LOL, now see, I would jump. I want to go bungee jumping off a bridge or something. I just can’t figure out how those people get down without being dropped into the water. Now that I would not enjoy.
Oh, fun!
1. I sat in Sam Elliott’s lap.
2. I used to photograph dead people.
3. I received a 20 gauge shotgun for Mother’s Day last year.
oh…….I really hope sitting in Sam Elliott’s lap is true………..please tell me it is so………..
Silver, with that shotgun in there I’m surprised you didn’t say you used to shoot dead people. lol
Okay, so the lie…#2?
And if you sat in Sam Elliott’s lap, I wanna hear the story. That sounds fun.
LOL. I was a forensic fire photographer and then a technical investigator for a police department. I did, indeed, photograph dead people. My DH bought me a beautiful 20 gauge for Mother’s Day. And…I ALMOST sat in Sam’s lap. I actually sat in a potted plant, as he was standing at the time. He did help me up and “dust” me off. Yes. He is as gorgeous in person. Yes, I made a complete fool of myself. But…SAM!
LOL, that’s still a great story.
Taking photos of dead people sounds very interesting. I always wanted to work in a morgue after my nurse degree.
Do you liked your job?
1. I’ve tasted duck blood.
2. I can curse in five languages.
3. I’ve been stripped searched by the police.
Wow, Jane, those are good ones. Let’s see, eww to the first. Cool to the second and eek to the third. Now, let’s see…thinking which could be the lie… #2?
Number 3 is the lie.
I’m not doing as well at this game as I did last time. You guys are tough. lol
1. I am a natural born red head
2. I entertained a senior secret service agent on a very personal level
3. I was born in England
Linda, I want the secret service man one to be true. Sounds like it could be sexy.
I’m going to guess #1 as the lie.
Nikki – These are so fun to read, even not knowing the person… Great idea… BTW My brain always works much better with those silly games after the fact as well.
1. I saw Elvis in concert.
2. I’ve never been to a circus.
3. I’ve made out with a bank president.
If I win it would need to be pdf.
Linda H, you’re going to make me think really hard.
Hmm…
#2?
Nope… I can prove number 1 (but would prefer not to.) #2 is indeed true…And yes, yes he was sexy! #3 is the lie.
Ha! I almost went with 3. Dang, so close!
Welcome, Nikki! SCENT OF PERSUASION looks fabulous.
1. I’ve spent the night in jail.
2. I’ve jumped out of an airplane.
3. I’ve seen a shrunken head.
Thanks, Laura and what cool answers! I need to leave my office more apparently. lol
Let’s see, which one might be the lie?
#1?
1. My husband is 18yrs older then me.
2. I’ve eaten rattle snake before on dare while at the state fair.
3. I’m a stripper.
Ally, I’ve eaten rattlesnake too. And alligator. lol
Let’s see… I think I remember you mentioning hubby’s age once. I’m gonna go with #3.

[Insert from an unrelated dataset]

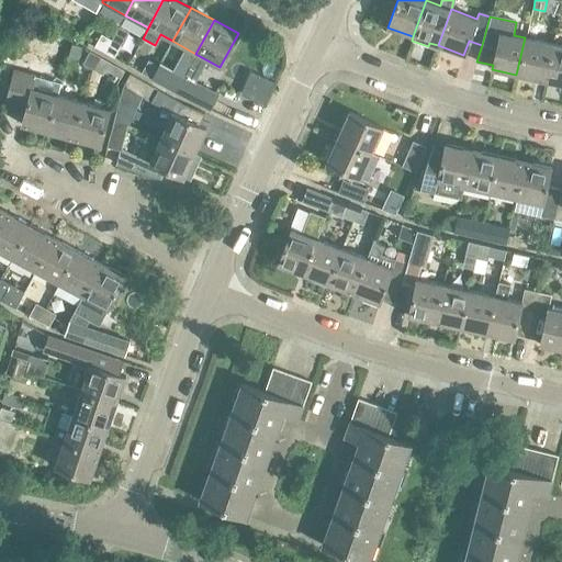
[(104,53),(111,40),(101,34),(93,46),(104,53)]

Yup, you got it Nikki. Ewww alligator not sure I’d do that one.
It was actually quite good though I wouldn’t make it a habit. LOL, tasted a little like chicken.
I wanted to thank the lovely ladies of Murder She Writs for having me today.
And thank you for playing my game. It’s quite fun, and I learned so much about people I hope to meet in person.
I’m late, Nikki, but thanks for guesting on the MSW blog, what a great post!